Arbitrator Focused On Risk Incurred By Counsel And Degree Of Success Achieved
Above: Ever-vigilant Canadian mounted policeman. ca. 1917. Library of Congress.
Shawn Irving and Catherine Gleason-Mercier of the Canadian law firm Osler, Hoskin & Harcourt LLP reported on September 30, 2014, that an arbitrator has awarded $10.45 M to class counsel in Fulawka v. The Bank of Nova Scotia.
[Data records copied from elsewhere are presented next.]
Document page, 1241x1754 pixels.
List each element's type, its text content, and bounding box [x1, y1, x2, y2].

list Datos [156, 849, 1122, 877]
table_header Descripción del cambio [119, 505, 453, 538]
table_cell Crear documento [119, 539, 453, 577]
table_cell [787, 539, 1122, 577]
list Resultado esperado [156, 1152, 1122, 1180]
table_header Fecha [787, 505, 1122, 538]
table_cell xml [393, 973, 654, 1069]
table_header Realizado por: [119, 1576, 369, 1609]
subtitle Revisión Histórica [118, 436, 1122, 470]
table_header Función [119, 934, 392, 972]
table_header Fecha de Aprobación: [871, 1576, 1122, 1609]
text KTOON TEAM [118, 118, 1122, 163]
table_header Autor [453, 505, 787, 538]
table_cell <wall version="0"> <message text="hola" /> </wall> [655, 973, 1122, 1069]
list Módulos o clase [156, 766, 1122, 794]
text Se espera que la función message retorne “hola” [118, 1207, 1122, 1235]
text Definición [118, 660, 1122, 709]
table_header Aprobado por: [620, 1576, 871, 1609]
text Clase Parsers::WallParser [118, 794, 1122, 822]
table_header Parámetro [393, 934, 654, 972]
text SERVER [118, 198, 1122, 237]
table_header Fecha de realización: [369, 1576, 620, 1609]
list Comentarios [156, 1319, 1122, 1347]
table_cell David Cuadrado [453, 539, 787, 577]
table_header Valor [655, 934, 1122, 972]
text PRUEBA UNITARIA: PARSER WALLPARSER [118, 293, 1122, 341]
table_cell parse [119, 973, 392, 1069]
This very significant class action involved a class certified in 2010, consisting of approximately 14,000 persons, and suing to recover overtime wage claims.
Interestingly, Canada has a Class Proceedings Act, 1992, providing a procedure for calculating a multiplier (“multiplicateur”) and the base fee (“honoraires de base”).
Here, the parties took a creative approach, resorting to an arbitrator to address the issues remaining after a merits decision, one of which was the amount of class counsels’ fees.
Despite defense objections to duplicative work, the arbitrator only reduced the base fee by 3%. Focusing on the risk incurred by class counsel in undertaking novel and large-scale litigation, and the significant degree of success, the arbitrator determined the multiplier to be 2.75, resulting in fees of $10.45 M.
While employee class actions may be hobbled in the United States by arbitration clauses and class action waivers, Fulawka v. The Bank of Nova Scotia is evidence of a successful class action across the border.